== Input

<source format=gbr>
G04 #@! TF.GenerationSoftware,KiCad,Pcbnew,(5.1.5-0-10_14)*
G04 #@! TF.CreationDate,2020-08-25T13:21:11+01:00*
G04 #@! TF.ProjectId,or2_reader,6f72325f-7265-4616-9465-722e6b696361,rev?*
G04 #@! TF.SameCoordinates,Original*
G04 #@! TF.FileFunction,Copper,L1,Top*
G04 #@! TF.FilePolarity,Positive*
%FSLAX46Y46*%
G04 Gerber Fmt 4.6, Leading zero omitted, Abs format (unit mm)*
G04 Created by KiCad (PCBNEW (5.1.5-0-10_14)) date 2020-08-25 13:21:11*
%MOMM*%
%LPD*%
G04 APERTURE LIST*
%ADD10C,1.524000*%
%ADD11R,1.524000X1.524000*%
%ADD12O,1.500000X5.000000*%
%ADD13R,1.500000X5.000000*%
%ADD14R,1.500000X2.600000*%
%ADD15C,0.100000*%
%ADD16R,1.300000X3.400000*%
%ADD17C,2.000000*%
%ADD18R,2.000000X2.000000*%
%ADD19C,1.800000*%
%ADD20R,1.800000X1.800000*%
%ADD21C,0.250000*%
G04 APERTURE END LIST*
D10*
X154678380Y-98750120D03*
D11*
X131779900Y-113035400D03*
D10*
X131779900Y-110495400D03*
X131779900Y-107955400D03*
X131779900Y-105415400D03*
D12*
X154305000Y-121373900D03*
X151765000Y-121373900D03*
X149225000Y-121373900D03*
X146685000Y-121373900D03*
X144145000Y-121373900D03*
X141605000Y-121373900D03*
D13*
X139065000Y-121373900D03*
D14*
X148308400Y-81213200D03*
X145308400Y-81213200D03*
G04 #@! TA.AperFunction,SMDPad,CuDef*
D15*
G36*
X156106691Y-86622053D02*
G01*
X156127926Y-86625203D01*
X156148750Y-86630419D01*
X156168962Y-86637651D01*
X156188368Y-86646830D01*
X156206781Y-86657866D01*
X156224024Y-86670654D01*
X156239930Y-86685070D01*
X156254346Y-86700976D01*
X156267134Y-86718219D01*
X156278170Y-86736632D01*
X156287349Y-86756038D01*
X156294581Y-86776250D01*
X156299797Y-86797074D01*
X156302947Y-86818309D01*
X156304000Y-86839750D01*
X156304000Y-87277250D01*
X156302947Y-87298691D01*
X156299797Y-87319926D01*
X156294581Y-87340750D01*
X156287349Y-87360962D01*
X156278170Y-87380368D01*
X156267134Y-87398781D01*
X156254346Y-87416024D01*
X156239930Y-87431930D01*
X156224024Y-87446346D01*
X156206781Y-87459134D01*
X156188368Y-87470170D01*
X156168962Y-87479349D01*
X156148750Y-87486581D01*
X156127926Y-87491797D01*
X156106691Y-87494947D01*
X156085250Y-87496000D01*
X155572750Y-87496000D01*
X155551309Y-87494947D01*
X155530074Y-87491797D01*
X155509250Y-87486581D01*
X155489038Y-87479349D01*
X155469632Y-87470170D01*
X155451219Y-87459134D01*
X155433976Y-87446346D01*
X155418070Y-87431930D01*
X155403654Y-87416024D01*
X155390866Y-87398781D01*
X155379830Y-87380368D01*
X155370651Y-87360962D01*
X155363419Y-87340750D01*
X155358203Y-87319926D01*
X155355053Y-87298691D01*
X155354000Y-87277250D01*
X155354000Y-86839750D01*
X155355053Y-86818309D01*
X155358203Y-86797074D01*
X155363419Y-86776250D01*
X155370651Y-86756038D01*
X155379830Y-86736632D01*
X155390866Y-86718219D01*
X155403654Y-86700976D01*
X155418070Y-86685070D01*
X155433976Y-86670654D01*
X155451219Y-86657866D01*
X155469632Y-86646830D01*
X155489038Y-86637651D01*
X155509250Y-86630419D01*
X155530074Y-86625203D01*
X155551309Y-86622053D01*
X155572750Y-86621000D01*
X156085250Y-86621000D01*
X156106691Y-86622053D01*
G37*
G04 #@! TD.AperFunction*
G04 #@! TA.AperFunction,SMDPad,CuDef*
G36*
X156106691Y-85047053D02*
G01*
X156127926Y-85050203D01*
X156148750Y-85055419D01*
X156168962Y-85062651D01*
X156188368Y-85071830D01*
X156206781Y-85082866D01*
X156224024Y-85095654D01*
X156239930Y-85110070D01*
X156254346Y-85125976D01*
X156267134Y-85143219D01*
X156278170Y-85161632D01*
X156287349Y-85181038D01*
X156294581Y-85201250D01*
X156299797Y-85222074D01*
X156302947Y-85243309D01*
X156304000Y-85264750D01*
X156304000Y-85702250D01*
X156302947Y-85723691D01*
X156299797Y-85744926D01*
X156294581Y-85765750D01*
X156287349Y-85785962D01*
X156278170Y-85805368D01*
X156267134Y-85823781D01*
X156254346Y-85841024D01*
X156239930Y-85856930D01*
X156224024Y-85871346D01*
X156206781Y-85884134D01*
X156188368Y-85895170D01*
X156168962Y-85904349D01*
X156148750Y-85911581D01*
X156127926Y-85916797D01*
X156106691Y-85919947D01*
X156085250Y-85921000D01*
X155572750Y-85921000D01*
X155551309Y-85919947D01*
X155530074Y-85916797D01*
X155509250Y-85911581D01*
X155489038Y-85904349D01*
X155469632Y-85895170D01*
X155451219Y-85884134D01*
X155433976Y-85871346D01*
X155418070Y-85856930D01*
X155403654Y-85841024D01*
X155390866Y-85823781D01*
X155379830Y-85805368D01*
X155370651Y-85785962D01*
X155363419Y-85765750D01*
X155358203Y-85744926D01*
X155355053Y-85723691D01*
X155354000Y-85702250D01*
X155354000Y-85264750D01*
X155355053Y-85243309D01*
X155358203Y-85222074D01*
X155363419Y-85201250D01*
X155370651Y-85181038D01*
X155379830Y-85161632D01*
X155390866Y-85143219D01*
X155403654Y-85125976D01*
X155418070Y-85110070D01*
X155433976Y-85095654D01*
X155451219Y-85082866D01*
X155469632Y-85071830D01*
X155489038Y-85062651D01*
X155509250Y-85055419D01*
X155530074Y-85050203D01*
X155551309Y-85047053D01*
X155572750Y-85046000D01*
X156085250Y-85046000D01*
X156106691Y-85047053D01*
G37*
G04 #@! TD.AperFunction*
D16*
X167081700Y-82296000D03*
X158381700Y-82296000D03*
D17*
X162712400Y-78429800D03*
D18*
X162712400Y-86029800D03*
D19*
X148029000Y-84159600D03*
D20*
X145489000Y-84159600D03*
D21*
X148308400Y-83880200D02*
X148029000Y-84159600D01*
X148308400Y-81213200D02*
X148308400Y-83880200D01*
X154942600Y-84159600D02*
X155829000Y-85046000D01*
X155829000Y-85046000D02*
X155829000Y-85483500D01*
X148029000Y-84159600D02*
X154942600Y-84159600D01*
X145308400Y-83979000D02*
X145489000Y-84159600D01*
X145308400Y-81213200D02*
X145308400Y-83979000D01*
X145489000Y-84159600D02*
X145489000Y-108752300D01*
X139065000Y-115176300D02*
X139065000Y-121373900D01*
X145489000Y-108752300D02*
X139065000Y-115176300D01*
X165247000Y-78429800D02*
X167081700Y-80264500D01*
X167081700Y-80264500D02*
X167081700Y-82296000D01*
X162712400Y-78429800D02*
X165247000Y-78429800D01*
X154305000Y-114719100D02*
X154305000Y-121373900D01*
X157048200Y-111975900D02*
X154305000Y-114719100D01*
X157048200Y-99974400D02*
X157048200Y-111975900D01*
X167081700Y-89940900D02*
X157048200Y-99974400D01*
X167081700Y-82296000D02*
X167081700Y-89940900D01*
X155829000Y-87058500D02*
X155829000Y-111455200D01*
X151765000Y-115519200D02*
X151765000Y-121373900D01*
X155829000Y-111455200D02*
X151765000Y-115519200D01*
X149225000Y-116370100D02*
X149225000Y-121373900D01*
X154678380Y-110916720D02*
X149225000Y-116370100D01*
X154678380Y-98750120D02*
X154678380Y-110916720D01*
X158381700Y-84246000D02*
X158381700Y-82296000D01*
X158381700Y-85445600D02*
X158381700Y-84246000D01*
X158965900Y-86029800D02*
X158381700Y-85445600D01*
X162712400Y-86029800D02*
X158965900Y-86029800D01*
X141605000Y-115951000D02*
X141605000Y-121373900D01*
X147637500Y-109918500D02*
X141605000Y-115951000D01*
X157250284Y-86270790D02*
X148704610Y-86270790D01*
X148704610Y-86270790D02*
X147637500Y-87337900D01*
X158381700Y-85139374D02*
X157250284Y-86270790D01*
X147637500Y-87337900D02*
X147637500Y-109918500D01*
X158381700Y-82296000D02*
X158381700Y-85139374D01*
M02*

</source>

====

Your reply should consist only of the lines from the one containing "X158381700Y-84246000D01*" through the last line of the records, each reproduced exactly.

X158381700Y-84246000D01*
X158965900Y-86029800D02*
X158381700Y-85445600D01*
X162712400Y-86029800D02*
X158965900Y-86029800D01*
X141605000Y-115951000D02*
X141605000Y-121373900D01*
X147637500Y-109918500D02*
X141605000Y-115951000D01*
X157250284Y-86270790D02*
X148704610Y-86270790D01*
X148704610Y-86270790D02*
X147637500Y-87337900D01*
X158381700Y-85139374D02*
X157250284Y-86270790D01*
X147637500Y-87337900D02*
X147637500Y-109918500D01*
X158381700Y-82296000D02*
X158381700Y-85139374D01*
M02*

</source>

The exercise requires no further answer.